Durante un acto oficial para la contratación de mil nuevos agentes de la Policía Federal, Lula felicitó públicamente al director general de la corporación, Andrei Rodrigues, por su postura firme. «Lo que ellos hicieron con nosotros, lo vamos a hacer con ellos, esperando que estén dispuestos a volver a conversar y que las cosas vuelvan a la normalidad», afirmó el mandatario.
Origen del conflicto: El caso Marcelo Ivo de Carvalho
La crisis diplomática se desencadenó luego de que Washington ordenara la salida de Marcelo Ivo de Carvalho, delegado de la Policía Federal que fungía como enlace con el Servicio de Inmigración y Control de Aduanas (ICE) en Miami.
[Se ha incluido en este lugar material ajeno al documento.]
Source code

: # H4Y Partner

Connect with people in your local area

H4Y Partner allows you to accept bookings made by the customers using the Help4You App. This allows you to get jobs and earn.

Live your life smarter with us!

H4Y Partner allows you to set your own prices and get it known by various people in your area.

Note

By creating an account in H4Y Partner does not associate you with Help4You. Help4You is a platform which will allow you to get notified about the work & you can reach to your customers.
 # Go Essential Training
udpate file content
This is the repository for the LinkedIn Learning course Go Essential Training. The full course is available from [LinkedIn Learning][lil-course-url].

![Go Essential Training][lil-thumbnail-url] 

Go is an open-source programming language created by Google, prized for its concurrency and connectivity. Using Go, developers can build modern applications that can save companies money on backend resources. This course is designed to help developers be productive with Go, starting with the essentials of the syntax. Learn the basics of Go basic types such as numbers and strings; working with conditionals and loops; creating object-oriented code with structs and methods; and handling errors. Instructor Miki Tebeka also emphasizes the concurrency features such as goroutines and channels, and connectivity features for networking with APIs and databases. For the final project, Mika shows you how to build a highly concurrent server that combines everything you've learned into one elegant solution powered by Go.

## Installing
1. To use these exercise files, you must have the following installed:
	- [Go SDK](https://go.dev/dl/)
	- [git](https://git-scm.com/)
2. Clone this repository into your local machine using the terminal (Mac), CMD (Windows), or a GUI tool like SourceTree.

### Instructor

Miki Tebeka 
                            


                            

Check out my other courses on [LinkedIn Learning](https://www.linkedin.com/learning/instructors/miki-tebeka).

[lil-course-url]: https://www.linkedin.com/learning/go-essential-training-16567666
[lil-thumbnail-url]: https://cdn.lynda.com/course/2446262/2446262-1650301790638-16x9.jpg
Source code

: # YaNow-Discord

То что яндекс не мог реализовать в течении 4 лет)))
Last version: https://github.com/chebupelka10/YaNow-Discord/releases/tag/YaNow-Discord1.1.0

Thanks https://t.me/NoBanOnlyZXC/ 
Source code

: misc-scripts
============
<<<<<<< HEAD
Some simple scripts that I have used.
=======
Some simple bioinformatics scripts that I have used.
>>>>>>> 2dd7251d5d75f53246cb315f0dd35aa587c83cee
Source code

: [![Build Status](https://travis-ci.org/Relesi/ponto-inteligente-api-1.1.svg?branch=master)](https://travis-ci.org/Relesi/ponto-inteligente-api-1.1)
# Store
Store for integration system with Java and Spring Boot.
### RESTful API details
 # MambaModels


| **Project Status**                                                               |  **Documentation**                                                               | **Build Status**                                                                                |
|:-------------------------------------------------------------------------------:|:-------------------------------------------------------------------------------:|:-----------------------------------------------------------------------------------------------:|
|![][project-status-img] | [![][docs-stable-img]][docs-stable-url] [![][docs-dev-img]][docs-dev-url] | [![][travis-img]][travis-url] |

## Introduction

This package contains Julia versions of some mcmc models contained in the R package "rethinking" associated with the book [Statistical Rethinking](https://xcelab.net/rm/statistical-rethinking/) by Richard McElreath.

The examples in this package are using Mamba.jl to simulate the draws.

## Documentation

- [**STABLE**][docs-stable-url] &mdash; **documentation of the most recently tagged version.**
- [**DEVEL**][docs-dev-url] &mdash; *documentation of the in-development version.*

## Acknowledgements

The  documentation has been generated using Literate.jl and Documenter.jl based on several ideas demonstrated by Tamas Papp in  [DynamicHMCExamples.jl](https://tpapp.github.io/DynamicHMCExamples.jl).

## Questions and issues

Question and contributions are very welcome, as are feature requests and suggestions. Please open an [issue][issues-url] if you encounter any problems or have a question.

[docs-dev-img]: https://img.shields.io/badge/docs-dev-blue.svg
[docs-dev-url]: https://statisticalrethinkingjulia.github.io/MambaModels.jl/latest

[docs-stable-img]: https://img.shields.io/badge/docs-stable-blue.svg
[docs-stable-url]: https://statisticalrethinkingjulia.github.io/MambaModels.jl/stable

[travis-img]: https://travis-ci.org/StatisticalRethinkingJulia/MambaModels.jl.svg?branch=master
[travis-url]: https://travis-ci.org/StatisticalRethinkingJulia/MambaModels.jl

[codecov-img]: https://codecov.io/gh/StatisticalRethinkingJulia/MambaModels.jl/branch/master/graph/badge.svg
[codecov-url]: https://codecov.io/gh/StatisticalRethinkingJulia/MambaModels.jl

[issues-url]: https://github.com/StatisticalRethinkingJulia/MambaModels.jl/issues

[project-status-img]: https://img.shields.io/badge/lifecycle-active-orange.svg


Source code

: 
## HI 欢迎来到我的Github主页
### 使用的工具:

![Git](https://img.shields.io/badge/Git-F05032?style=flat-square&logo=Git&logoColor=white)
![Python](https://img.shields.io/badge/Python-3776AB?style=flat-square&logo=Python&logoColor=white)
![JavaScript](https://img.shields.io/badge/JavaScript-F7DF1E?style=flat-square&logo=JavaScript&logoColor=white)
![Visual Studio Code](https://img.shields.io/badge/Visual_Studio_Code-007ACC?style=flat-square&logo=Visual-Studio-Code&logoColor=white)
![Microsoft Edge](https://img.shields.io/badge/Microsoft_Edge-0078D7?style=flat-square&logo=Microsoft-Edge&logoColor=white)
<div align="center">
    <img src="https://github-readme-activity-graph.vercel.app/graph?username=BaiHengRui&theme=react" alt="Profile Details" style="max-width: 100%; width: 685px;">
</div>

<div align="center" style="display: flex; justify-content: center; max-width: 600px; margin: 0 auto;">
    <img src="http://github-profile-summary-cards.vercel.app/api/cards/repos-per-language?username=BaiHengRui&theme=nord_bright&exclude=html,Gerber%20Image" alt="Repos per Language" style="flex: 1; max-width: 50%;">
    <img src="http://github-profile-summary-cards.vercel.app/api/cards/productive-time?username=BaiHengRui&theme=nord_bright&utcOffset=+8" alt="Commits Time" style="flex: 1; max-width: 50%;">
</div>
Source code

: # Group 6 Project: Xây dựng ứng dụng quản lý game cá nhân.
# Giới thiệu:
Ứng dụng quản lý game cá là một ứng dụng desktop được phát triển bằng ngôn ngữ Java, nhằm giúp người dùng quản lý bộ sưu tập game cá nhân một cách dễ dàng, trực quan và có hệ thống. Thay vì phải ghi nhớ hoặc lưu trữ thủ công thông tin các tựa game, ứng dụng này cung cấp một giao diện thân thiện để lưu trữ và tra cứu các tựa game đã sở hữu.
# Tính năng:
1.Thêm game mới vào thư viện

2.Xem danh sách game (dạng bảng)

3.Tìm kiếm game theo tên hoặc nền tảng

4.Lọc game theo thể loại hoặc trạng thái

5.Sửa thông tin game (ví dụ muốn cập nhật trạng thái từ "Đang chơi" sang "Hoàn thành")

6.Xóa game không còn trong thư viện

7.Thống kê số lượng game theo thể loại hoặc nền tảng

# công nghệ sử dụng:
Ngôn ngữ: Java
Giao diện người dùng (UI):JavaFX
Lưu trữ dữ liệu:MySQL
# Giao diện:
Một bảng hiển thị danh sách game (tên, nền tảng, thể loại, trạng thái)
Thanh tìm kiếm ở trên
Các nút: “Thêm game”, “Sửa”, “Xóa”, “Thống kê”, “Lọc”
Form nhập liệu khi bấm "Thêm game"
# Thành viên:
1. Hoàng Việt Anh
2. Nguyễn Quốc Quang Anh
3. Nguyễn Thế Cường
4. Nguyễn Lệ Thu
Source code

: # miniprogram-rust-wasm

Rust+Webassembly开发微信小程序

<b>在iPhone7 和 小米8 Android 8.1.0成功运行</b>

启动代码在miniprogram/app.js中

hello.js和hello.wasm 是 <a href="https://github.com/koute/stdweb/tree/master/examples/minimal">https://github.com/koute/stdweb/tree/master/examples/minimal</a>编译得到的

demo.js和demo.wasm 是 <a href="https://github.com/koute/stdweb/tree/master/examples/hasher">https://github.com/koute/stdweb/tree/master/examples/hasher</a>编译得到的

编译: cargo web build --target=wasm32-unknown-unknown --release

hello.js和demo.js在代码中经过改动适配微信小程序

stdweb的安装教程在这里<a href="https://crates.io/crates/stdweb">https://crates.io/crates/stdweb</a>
Las autoridades estadounidenses acusaron a Carvalho de «manipular» el sistema migratorio para fines políticos, vinculándolo específicamente con las gestiones para la extradición de Alexandre Ramagem.
Ramagem, exjefe de inteligencia durante el gobierno de Jair Bolsonaro, se encuentra prófugo en Estados Unidos tras ser condenado a 16 años de prisión por su participación en el intento de golpe de Estado de 2023. La Casa Blanca calificó las acciones del delegado brasileño como una «cacería de brujas política», lo que derivó en su expulsión sumaria.
Implicaciones de la medida brasileña
El director de la Policía Federal, Andrei Rodrigues, aclaró que la retirada de credenciales al agente estadounidense —cuya identidad se mantiene bajo reserva por la Cancillería— le impide el acceso a las unidades de la corporación en Brasilia y a las bases de datos compartidas.
En el evento, que contó con la presencia del ministro de Justicia, Wellington Lima e Silva, se enfatizó que Brasil no busca una ruptura definitiva, sino el respeto a los acuerdos bilaterales. «Es la aplicación del principio de reciprocidad; el acceso que nuestro delegado perdió en Miami es el mismo que el agente estadounidense pierde ahora en Brasil», concluyó Rodrigues.